5. Double jeopardy and other claims. The defendant contends that his third trial was barred on double jeopardy grounds, because, inter alla, 1) there was no “manifest necessity” for declaration of the first two mistrials, and he opposed such declarations; 2) the two deadlocked juries raise a presumption that the Commonwealth failed to produce sufficient evidence of his guilt; and 3) he would have been acquitted in the first two trials but for Nobre’s reckless and distorted testimony.

These arguments are without merit. First, a deadlocked jury is “the ‘prototypical example’ of a manifest necessity for a judge to declare a mistrial.” Commonwealth v. Ellis, 432 Mass. 746, 751 (2000), quoting from Commonwealth v. Andrews, 403 Mass. 441, 448-449 (1988). Contrary to his assertion, the defendant assented to the declaration of a mistrial after jury deadlock in the first trial (as did the Commonwealth), and moved for a mistrial after jury deadlock in the second trial. No principle of double jeopardy bars retrial under such circumstances. See Commonwealth v. Andrews, 403 Mass. at 447-448, quoting from Oregon v. Kennedy, 456 U.S. 667, 683 (1982) (Stevens, J. concurring) (“defendant’s motion for, or consent to, a mistrial removes any double jeopardy bar to reprosecution,” absent prosecutorial overreaching or harassment).

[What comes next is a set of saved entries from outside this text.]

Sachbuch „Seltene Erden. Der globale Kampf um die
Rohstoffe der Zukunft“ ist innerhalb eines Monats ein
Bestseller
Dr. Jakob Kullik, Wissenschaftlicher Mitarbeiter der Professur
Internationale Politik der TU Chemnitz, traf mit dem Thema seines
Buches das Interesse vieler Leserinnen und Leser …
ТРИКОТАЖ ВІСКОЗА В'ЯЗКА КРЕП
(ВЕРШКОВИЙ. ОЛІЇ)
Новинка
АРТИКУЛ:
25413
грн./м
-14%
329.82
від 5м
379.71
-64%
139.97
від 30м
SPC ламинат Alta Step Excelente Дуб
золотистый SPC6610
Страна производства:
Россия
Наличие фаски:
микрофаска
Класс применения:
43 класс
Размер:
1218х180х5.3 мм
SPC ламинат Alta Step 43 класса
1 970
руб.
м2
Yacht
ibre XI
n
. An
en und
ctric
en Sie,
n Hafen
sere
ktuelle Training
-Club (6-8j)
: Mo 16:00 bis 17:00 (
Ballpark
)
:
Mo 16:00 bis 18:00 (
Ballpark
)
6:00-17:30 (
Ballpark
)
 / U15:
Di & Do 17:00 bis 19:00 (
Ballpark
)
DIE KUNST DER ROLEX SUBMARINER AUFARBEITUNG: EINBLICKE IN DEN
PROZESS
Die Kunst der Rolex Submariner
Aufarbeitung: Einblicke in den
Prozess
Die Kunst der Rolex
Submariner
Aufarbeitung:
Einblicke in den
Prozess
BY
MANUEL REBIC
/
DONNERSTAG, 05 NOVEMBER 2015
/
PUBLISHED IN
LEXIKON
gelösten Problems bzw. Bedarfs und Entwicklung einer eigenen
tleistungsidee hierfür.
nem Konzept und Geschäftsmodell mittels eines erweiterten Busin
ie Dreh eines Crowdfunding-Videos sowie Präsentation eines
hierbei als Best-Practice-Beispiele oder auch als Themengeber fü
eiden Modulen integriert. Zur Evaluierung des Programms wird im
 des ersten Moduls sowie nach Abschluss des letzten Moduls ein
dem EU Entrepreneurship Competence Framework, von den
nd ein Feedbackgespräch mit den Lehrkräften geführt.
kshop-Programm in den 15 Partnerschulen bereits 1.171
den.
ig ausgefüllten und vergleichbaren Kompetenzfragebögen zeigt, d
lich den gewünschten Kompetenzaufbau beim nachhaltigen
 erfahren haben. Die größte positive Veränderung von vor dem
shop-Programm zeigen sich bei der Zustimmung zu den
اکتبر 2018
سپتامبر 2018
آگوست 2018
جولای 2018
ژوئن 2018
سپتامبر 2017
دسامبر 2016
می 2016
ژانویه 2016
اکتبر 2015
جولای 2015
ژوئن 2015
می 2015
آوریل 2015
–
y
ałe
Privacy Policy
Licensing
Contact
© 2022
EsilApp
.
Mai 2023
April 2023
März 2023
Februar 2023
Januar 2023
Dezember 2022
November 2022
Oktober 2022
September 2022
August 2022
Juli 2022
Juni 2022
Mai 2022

The defendant moved for a required finding of not guilty in both the first and second trials. The motions were denied. Prior to the third trial, the defendant filed a motion to dismiss the indictment in light of insufficient evidence of guilt. The motion was denied after hearing by the trial judge, and the defendant filed a petition in the Supreme Judicial Court, in accordance with the provisions set forth in G. L. c. 211, § 3, appealing from the denial of the motion. A single justice of that court concluded that the evidence was “clearly sufficient to warrant a *727finding by the jury under the [Commonwealth v. Latimore, 378 Mass. 671, 676-678 (1979),] standard of the defendant’s guilt beyond a reasonable doubt” and denied the relief requested in the petition. Commonwealth vs. Howell, SJ-97-0156 (Mar. 19, 1997). The defendant does not now argue or make any showing that there was insufficient evidence at the second trial.

The defendant’s remaining claims as to double jeopardy are without merit. The defendant has failed to demonstrate that Nobre’s testimony was either distorted or reckless in the first two trials.

Because we conclude that the conviction must be reversed, we need not address the issues of ineffective assistance of counsel and prosecutorial vouching in the closing argument. See Commonwealth v. Trowbridge, 419 Mass. at 762 n.7.

Judgment reversed.

Verdict set aside.

A pseudonym.

A SAIN interview, observed by representatives from several authorities (i.e., Department of Social Services, police department, etc.) behind a one-way mirror, spares a child complainant from undergoing repeated questioning regarding sensitive matters related to ascertaining whether sexual abuse has occurred.

This assumes that the last event occurred in August, 1991.

While there was no specific request from defense counsel that such instructions be given as to these two witnesses, we are not persuaded by the Commonwealth’s argument that defense counsel’s failure to request them was a tactical decision.

Nobre’s testimony continued on the next day of trial. No fresh complaint instruction was given that day prior to the resumption of her testimony.

The instruction included the following statement: “[Johnj’s out-of-court statements to this witness Ms. Nobre both on the 16th of December, 1992, as to which the witness has given testimony, and to this witness on the 17th of December with respect to the videotape recording, those out-of-court statements by [John] to this witness reporting that [John] was sexually assaulted cannot he considered by you the jury unless you first determine that [John’s] statements were reasonably prompt in light of all the circumstances.”

Moreover, the record suggests that the jurors’ attention was not given over to the judge at the time he gave these instructions. The transcript of the videotape had been distributed and the jurors had begun to read it. Consequently, the judge had to ask for their attention twice during his instruction.